When you are through with your options, you are ready for real solutions.

My thoughts and comments today ask “out of options?”

Vince Lombardi, the legendary coach of the Green Bay Packers said, “Fatigue makes cowards of us all.” The verse is a bit shocking; “[Elijah] prayed that he might die.” 1 Kings 19:4 NKJV. He was full of fear and tired. This prophet had been powerfully used by God on Mt. Carmel. Kings feared him; a nation revered him; but a queen despised him. “[Elijah] ran for his life . . a day’s journey into the wilderness.” You can never run fast enough or far enough to get away from your fear and despair. Really, if Elijah wanted to die, Jezebel would gladly have accommodated him.

So soon after a great victory, he no longer had the will to live. Extreme highs and severe lows are not always far apart. Elijah felt alone in his task, his life threatened by Jezebel. He was exhausted physically, wrung out emotionally and mentally, and weary and confused spiritually. He had nothing left. Read 1 Kings 19:1-4/10. Elijah was running on empty, literally. Elijah didn’t feel he could face another day. Life had become more than he could bear.

Let’s be practical; God always is. The recovery of Elijah began simply enough, with rest and nourishment. This was not the time for further depletion. Before you try to figure it all out with worry-filled days and sleepless nights, give yourself a time for recovery. Then God provided supernatural sustenance for forty days, until he finally came “as far as Horeb, the mountain of God.” See verses 5-8. Elijah ran from Jezebel, but at least he ran toward God. Along the way and at Horeb, God met Elijah, quieting his inner turmoil long enough to hear a fresh assignment. God has more for him. His life wasn’t over; a new chapter was yet to be written. See verses 11-18.

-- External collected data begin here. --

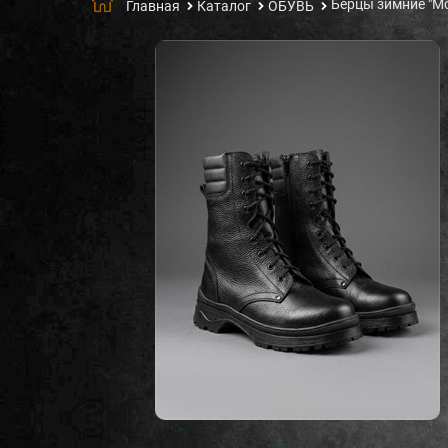
Берцы зимние "М
Главная
Каталог
ОБУВЬ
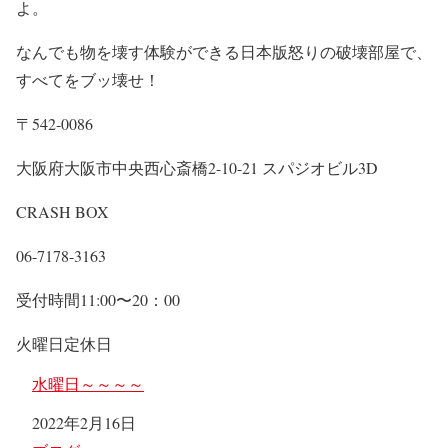
よ。
なんでも物を壊す体験ができる日本版怒りの破壊部屋で、
すべてをブッ壊せ！
〒542-0086
大阪府大阪市中央西心斎橋2-10-21 スパジオビル3D
CRASH BOX
06-7178-3163
受付時間11:00〜20：00
火曜日定休日
水曜日～～～～
日付
2022年2月16日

When you have gone as far as you can go with the strength you possess, what do you do? Inevitably, that is a common dilemma. From that point, your success or failure is found in your answer to that question. There will be a moment when what you’ve been doing is no longer working, when what you have is no longer enough, when what you know is not what you need to know. Sometimes, life seems to offer a dead end; going back isn’t an option and going forward doesn’t feel possible. Ever hear someone describe their situation as being “between a rock and a hard place?” Sometimes God allows you to get yourself into tight places until you will turn to Him. Ever been where you think you are out of options? When you are through with your options, you are ready for real solutions. God is your best option.

Out of options? You are in good company. The Apostle Paul described an experience when he was, “. . burdened beyond measure, above strength, so that we despaired even of life. Yes, we had the sentence of death in ourselves, that we should not trust in ourselves but in God who raises the dead.” 2 Corinthians 1:8-9 NKJV. Maybe what he learned from that personal experience convinced Paul to pray for the Christ-followers at Ephesus, “to be strengthened with might through His Spirit in the inner man . . to know the love of Christ which passes knowledge; that you may be filled with all the fullness of God.” Read Ephesians 3:16-20 NKJV.

My prayer for you today is that you find God when you are searching for answers.